|Still much more to be done by LAs to comply with Best Practice / Legal Requirements|
The ICO has published the results of a survey completed by local councils at the end of last year, along with a blog highlighting guidance available (see second link below) to help councils achieve compliance with the new General Data Protection Regulation (GDPR).
Anulka Clarke, ICO Head of Good Practice, said: “The overarching conclusion from our analysis of the survey results was that, although there is a lot of good practice out there, with GDPR coming in May 2018, many councils have work to do to prepare for the new GDPR.
Some of the Findings:
*Although most councils carry out privacy impact assessments (PIAs), 34% of councils still do not. That will need to change. GDPR makes it a legal requirement for councils to conduct data protection impact assessments in certain circumstances. The ICO Privacy Impact Assessment Code of Practice provides more advice and will be reissued for GDPR in due course.
*37% of councils have no data sharing policy, despite increasing data sharing requirements to provide certain services. The ICO data sharing guidance can help change that.

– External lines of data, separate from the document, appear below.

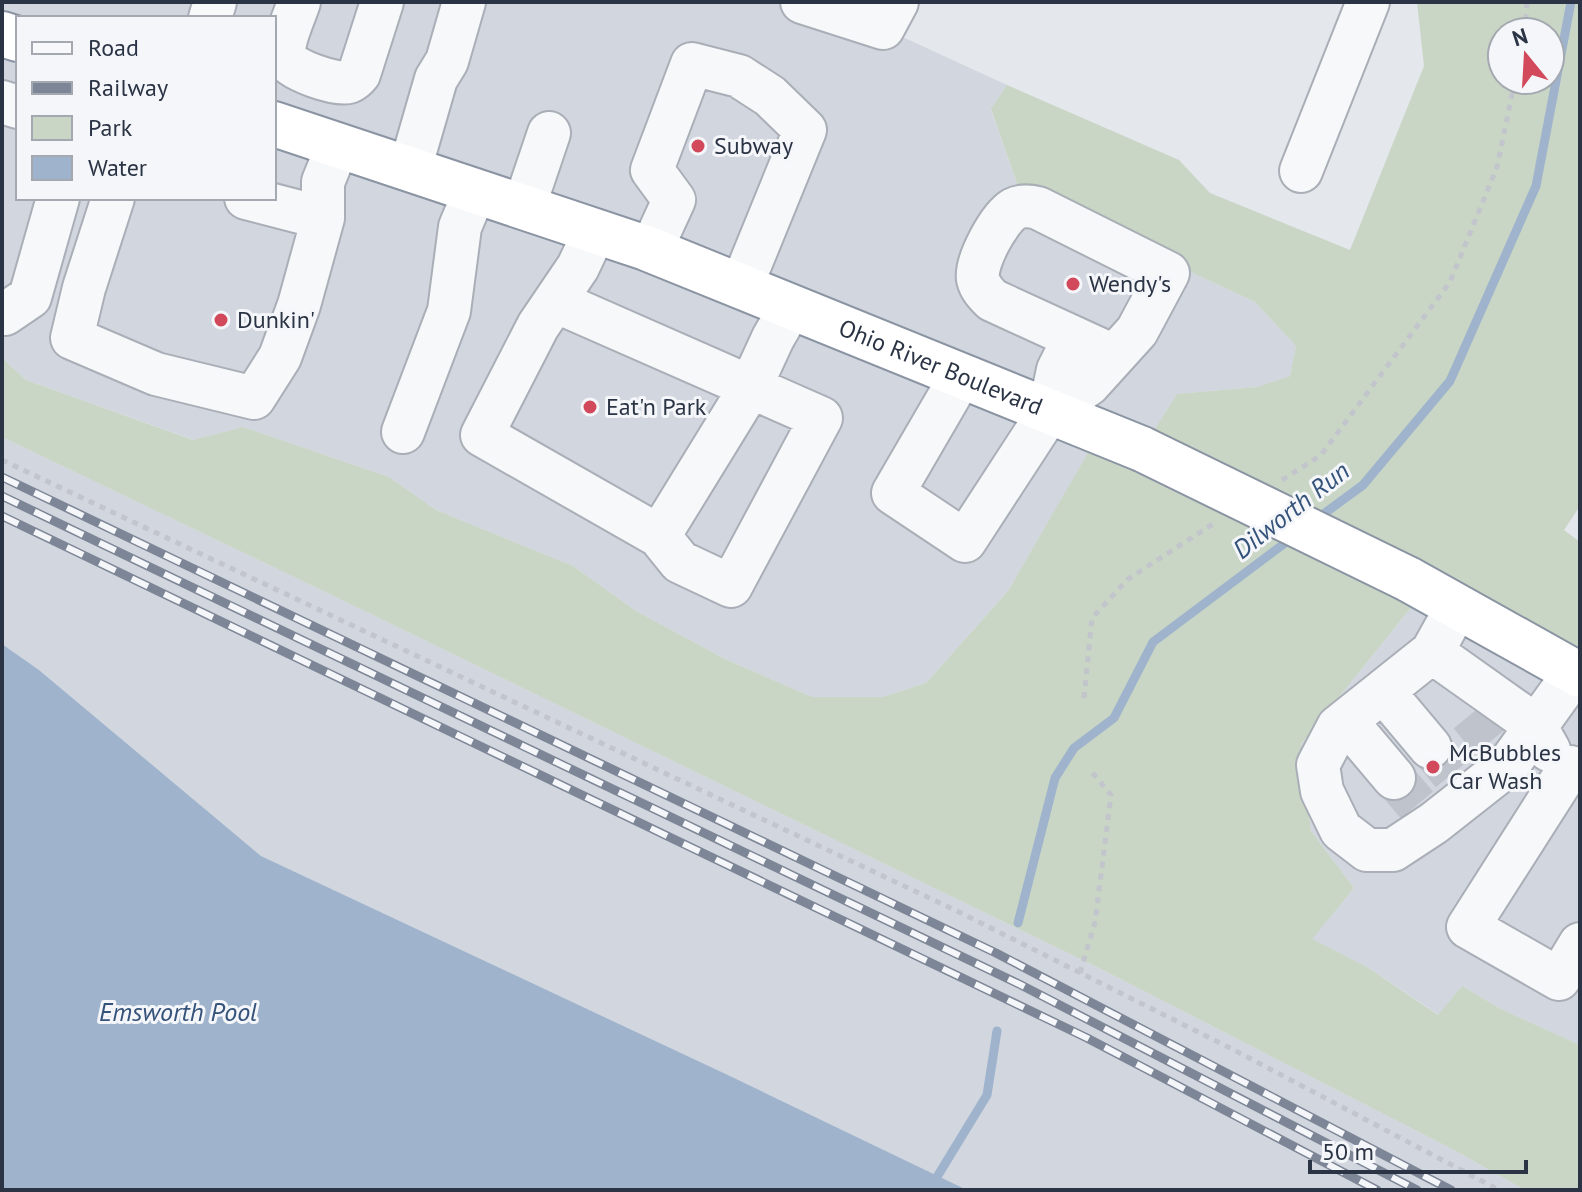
<svg xmlns="http://www.w3.org/2000/svg" width="1582" height="1192" font-family="'PT Sans',sans-serif">
	<style>
		.built { fill: #d2d6de; fill-rule: evenodd }
		.green { fill: #c9d6c5; fill-rule: evenodd }
		.water { fill: #9fb4cc }
		.lines { fill: none; stroke-linecap: round; stroke-linejoin: round }
		.stream { stroke: #9fb4cc; stroke-width: 9 }
		.minor-tunnel { stroke: #bfc3cb; stroke-width: 42; stroke-dasharray: 42 21; stroke-linecap: butt }
		.minor-casing { stroke: #a9aeb7; stroke-width: 46 }
		.highway-casing { stroke: #8b94a3; stroke-width: 48 }
		.path { stroke: #c2c5cb; stroke-width: 5; stroke-dasharray: 6 6; stroke-linecap: butt }
		.minor { stroke: #f7f8fa; stroke-width: 42 }
		.highway { stroke: #fff; stroke-width: 44 }
		.rail-casing { stroke: #7d8696; stroke-width: 9 }
		.rail { stroke: #f4f6f9; stroke-width: 6; stroke-dasharray: 18; stroke-linecap: butt }
		.highway-bridge-casing { stroke: #8b94a3; stroke-width: 48; stroke-linecap: butt }
		.highway-bridge { stroke: #fff; stroke-width: 44 }
		.poi-dot { fill: #d1495b; stroke: #f4f6f9; stroke-width: 3 }
		.labels { text-anchor: middle; stroke-width: 6; stroke-linejoin: round; paint-order: stroke }
		.poi-label { font-size: 24px; fill: #2b3445; stroke: #f4f6f9; text-anchor: start }
		.street-label { font-size: 24px; fill: #2b3445; stroke: #f4f6f9 }
		.water-label { font-size: 26px; font-style: italic; fill: #34527a; stroke: #f4f6f9 }
	</style>
	<rect width="100%" height="100%" fill="#e4e7ec"/>
	<path class="built" d="M2,2H802L883,28L1007,85L991,110L1020,192L1255,302L1296,346L1290,376L1257,387L1177,394L1142,449L1100,433L1008,591L926,683L883,697H812L725,659L636,611L573,566L436,510L389,477L243,427L194,440L26,380L2,358ZM18,18H274V198H18Z
		M2,437L340,599L1101,969L1456,1151L1525,1190H967L730,1076L261,856L39,670L2,644Z
		M1426,589L1580,675V1045L1501,1009L1462,986L1439,1015L1367,967L1311,939L1354,888L1311,831L1301,744Z"/>
	<path class="green" d="M1417,2H1580V506L1564,530L1580,542V675L1426,589L1301,744L1311,831L1354,888L1312,939L1367,967L1438,1015L1462,986L1501,1009L1580,1045V1190H1525L1456,1151L1101,969L340,599L2,437V358L26,380L193,440L243,427L389,477L436,510L573,566L636,611L725,659L812,697H883L926,683L1008,591L1100,432L1142,449L1177,394L1257,387L1290,376L1296,346L1255,302L1020,192L991,109L1007,85L1179,160L1210,193L1350,250L1424,66ZM1502,32H1550V80H1502Z"/>
	<path class="water" d="M2,644L39,670L261,856L730,1076L967,1190H2Z"/>
	<g class="lines">
		<path class="stream" d="M1314,521L1363,485L1450,381L1536,186L1571,2
			M1018,923L1055,778L1074,748L1114,718L1153,642L1293,537
			M929,1190L987,1095L997,1031"/>
		<path class="minor-tunnel" d="M1470,715L1491,741
			M1430,747L1452,774
			M1394,778L1417,805"/>
		<g class="minor-casing">
			<path id="minor" d="M299,2C295,15 280,46 285,58C290,70 338,86 349,82C354,80 356,78 359,74L382,2
				M802,2L883,28L897,2
				M210,18L215,2
				M2,102L18,107
				M410,169L436,79L447,61L464,2
				M1301,171L1368,2
				M113,198L84,288L72,338L156,374L254,398L280,357L299,305L323,218V182L338,145
				M246,198L323,218
				M524,207L549,133
				M651,250L674,200L652,170L692,64L739,76L770,96L805,130L741,287
				M555,301L821,418L731,586L680,562L659,536L482,435L538,326L578,267L595,231
				M2,314H5L30,297L58,198
				M961,376L893,493L965,541L1049,412L1058,370L1074,338
				M1049,412L1089,384L1137,331L1168,273L1038,208C1030,206 1022,205 1014,209C999,218 975,262 978,279C980,288 986,294 992,300L1114,356
				M403,432L449,311L460,227L475,191
				M659,536L750,388L773,338L791,307
				M1457,607L1432,652L1338,727L1318,765L1322,791L1341,830L1367,850H1393L1434,823L1509,764L1575,672
				M1432,652L1535,725L1549,750
				M1383,691L1430,747
				M1346,721L1394,778
				M1570,767L1468,927L1559,979L1580,944"/>
		</g>
		<g class="highway-casing">
			<g id="highway">
				<path d="M2,34L18,39"/>
				<path id="s1" d="M274,124L646,248L1142,449"/>
				<path d="M1408,579L1580,675"/>
			</g>
		</g>
		<path class="path" d="M1525,32L1527,2
			M2,460L959,912L1234,1050L1499,1190
			M1282,480L1321,455L1450,282L1497,167L1515,80
			M1084,698L1092,618L1128,579L1213,524
			M1080,973L1095,922L1111,795L1091,771"/>
		<use href="#minor" class="minor"/>
		<use href="#highway" class="highway"/>
		<g class="rail-casing">
			<path id="rail" d="M2,477L996,953L1451,1190
				M2,496L1021,985L1417,1190
				M2,516L1087,1038L1377,1190"/>
		</g>
		<use href="#rail" class="rail"/>
		<g class="highway-bridge-casing">
			<path id="highway-bridge" d="M1142,449L1408,579"/>
		</g>
		<use href="#highway-bridge" class="highway-bridge"/>
	</g>
	<g class="poi-dot">
		<circle cx="698" cy="146" r="8"/>
		<circle cx="1073" cy="284" r="8"/>
		<circle cx="221" cy="320" r="8"/>
		<circle cx="590" cy="407" r="8"/>
		<circle cx="1433" cy="767" r="8"/>
	</g>
	<g class="labels">
		<g class="poi-label">
			<text x="714" y="154">Subway</text>
			<text x="1089" y="292">Wendy's</text>
			<text x="237" y="328">Dunkin'</text>
			<text x="606" y="415">Eat'n Park</text>
			<text x="1449" y="761">McBubbles<tspan x="1449" dy="28">Car Wash</tspan></text>
		</g>
		<g class="street-label">
			<text dy="8" stroke="none"><textPath href="#s1" startOffset="710">Ohio River Boulevard</textPath></text>
		</g>
		<g class="water-label">
			<text transform="translate(1291 510) rotate(-38)" y="9">Dilworth Run</text>
			<text x="178" y="1021">Emsworth Pool</text>
		</g>
	</g>
	<rect width="1582" height="1192" fill="none" stroke="#2b3445" stroke-width="8"/>
	<rect x="16" y="16" width="260" height="184" fill="#f4f6f9" stroke="#a4a8b1" stroke-width="2"/>
	<rect x="32" y="42" width="40" height="12" fill="#f7f8fa" stroke="#a4a8b1" stroke-width="2"/>
	<text x="88" y="56" font-size="24" fill="#2b3445">Road</text>
	<rect x="32" y="82" width="40" height="12" fill="#7d8696" stroke="#a4a8b1" stroke-width="2"/>
	<text x="88" y="96" font-size="24" fill="#2b3445">Railway</text>
	<rect x="32" y="116" width="40" height="24" fill="#c9d6c5" stroke="#a4a8b1" stroke-width="2"/>
	<text x="88" y="136" font-size="24" fill="#2b3445">Park</text>
	<rect x="32" y="156" width="40" height="24" fill="#9fb4cc" stroke="#a4a8b1" stroke-width="2"/>
	<text x="88" y="176" font-size="24" fill="#2b3445">Water</text>
	<g transform="translate(1526 56) rotate(342)"><circle r="38" fill="#f4f6f9" stroke="#a4a8b1" stroke-width="2"/>
	<path d="M0-6L14 30L0 20L-14 30Z" fill="#d1495b"/>
	<text y="-12" font-size="22" font-weight="bold" text-anchor="middle" fill="#2b3445">N</text>
	</g>
	<path d="M1310 1160v12h216v-12" fill="none" stroke="#2b3445" stroke-width="4"/>
	<text x="1322" y="1160" font-size="24" fill="#2b3445" stroke="#f4f6f9" stroke-width="6" paint-order="stroke">50 m</text>
</svg>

*25% of councils told us they don’t have a data protection officer. Under GDPR the role of data protection officer is required in public authorities.
*Establishing an Information Asset Register (IAR) will help ensure a council knows what information it holds, where it is & which Information Asset Owner (IAO) is responsible for it. Yet our survey showed just 17% of councils has a complete IAR and 34% have yet to appoint IAOs.
*18% of councils did not provide mandatory data protection training for staff processing personal data. It is important councils remember to train temporary staff and provide annual refresher training for all staff. All the guidance on the ICO website can be used for training, including our dedicated training resource area.*It’s a good idea to have a proper incident management process. Yet the survey showed 14% of councils do not have an Information Security Incident Management Policy and 22% do not consider reports and KPIs for information security breaches.